Por: Claudia Peiró
En su larga entrevista con Civiltà Cattolica, el 19 de septiembre pasado, el Papa dijo que la Iglesia no podía “seguir insistiendo sólo en cuestiones referentes al aborto, al matrimonio homosexual o al uso de anticonceptivos”.
Francisco se explayó sobre otros temas, pero en los ambientes progresistas y de izquierda la atención se centró en esa frase celebrada como expresión de la llegada de vientos “revolucionarios” al Vaticano.
Cuando al día siguiente el Papa dijo que cada niño “injustamente condenado al aborto, tiene el rostro del Señor”, creyeron ver en esto una contradicción con lo anterior.
Pero Jorge Bergoglio no había dicho en la entrevista lo que ellos quisieron oír. Sucede que en realidad es la izquierda la que está concentrada “sólo” en esa temática.
Desde que Francisco llegó al papado los cultores de lo políticamente correcto multiplicaron sus advertencias de que “este Papa no es revolucionario”. Motivo: no introduciría cambios en materia de aborto, eutanasia o matrimonio homosexual. En los días previos al comienzo de la Jornada Mundial de la Juventud, en Río de Janeiro, un politólogo brasileño de izquierda llegó a pronosticar que el encuentro sería un fracaso porque el Papa no tenía “nada para decir” sobre “los temas que preocupan a los jóvenes”, es decir, “el papel de las mujeres, el aborto y el divorcio, entre otros”.
La dimensión de la convocatoria desmintió un pronóstico inspirado en una idea reduccionista de lo que son las expectativas de los jóvenes en el mundo actual.
Sin referirse a la agenda “progresista”, Francisco llegó al corazón de los jóvenes porque su mensaje apunta a las causas de los dramas humanos antes que a las consecuencias. Al revés de lo que hace el progresismo. A la lógica eficientista del sistema capitalista y su consecuente “cultura del descarte” –que Bergoglio no se cansa de fustigar- el progresismo le opone otra lógica, que acaba siendo funcional a la primera: para esta tendencia, el aborto “libre” es la “solución” a todos los problemas: contaminación ambiental, calentamiento climático, pobreza, hambre, e incluso, desde una mal disimulada concepción eugenésica, también para las discapacidades genéticas.
Es llamativo que, en un mundo desesperanzado, donde la globalización adquiere con demasiada frecuencia el rostro desalmado del frenesí de dinero –que parece autorizar y promover todos los tráficos ilícitos, incluido el de personas- el único programa de la izquierda sea aborto y marihuana libres. Y esto no es virtual. Basta revisar las plataformas y los discursos de las fuerzas “progresistas” que compiten en las próximas legislativas de octubre para ver que esas “reivindicaciones” ocupan un lugar de privilegio en todo programa de izquierda que se precie de tal.

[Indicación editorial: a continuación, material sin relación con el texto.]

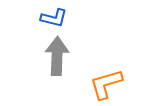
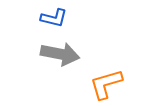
gray arrow: moved 3 px right, 2 px up; rotated 99 degrees clockwise
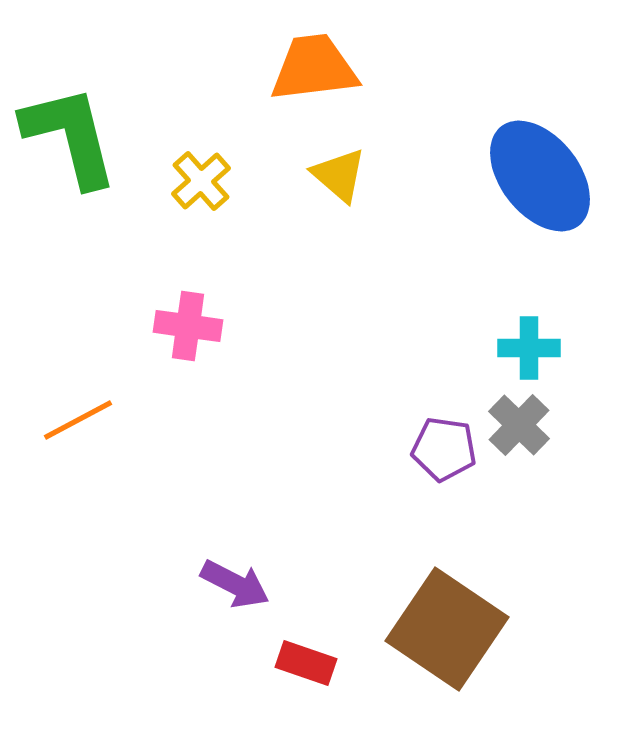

Un “realismo” muy alejado de todo ideal o valor superior inspira estas concepciones. Y lleva a esos sectores a ubicarse como contracara de la imagen estereotipada que ellos mismos tienen de la Iglesia como antiabortista y antigay. La “obsesión” que atribuyen a la Iglesia, la practican ellos. No sólo es su prioridad, también es la vara con la cual miden qué y quien es o no “revolucionario”.
Según esta visión, basada estrictamente en cuestiones de “moral reproductiva”, ser “progresista” es aceptar el llamado “matrimonio para todos”, abolir el celibato sacerdotal y, sobre todo desacralizar la vida, relativizando los interdictos sobre su fin y su principio (eutanasia y aborto).
Por otra parte, sólo una visión reduccionista de la juventud puede llevar a pensar que a los jóvenes no les interesa la trascendencia, la solidaridad o el servicio al otro, que no son sensibles a la convocatoria a una vida heroica y que, en cambio, únicamente quieren “marihuana libre”.
Que el Papa argentino con su mensaje y sus gestos esté llevando esperanza y consuelo a miles de corazones, que interpele a los poderosos y al mundo entero por la “globalización de la indiferencia”, que haya contribuido a crear el marco para un entendimiento que evite una guerra en Siria, que esté abriendo puentes de diálogo entre religiones, como forma de colmar una de las brechas por las cuales se cuela la violencia en el mundo, todo eso no es revolucionario para el “progresismo”.
Francisco eligió no hablar de “esos temas” en primer lugar, porque está librando una batalla cultural, consciente de que, para que una civilización cambie, primero debe cambiar la pauta cultural. El suyo es un combate para vencer la cultura de la indiferencia en la cual vivimos, mientras que otros no enarbolan más bandera que la de supuestos “derechos” inspirados en un individualismo extremo (digno del liberalismo que dicen combatir); en el fondo, un egoísmo que olvida al conjunto social y sus esperanzas.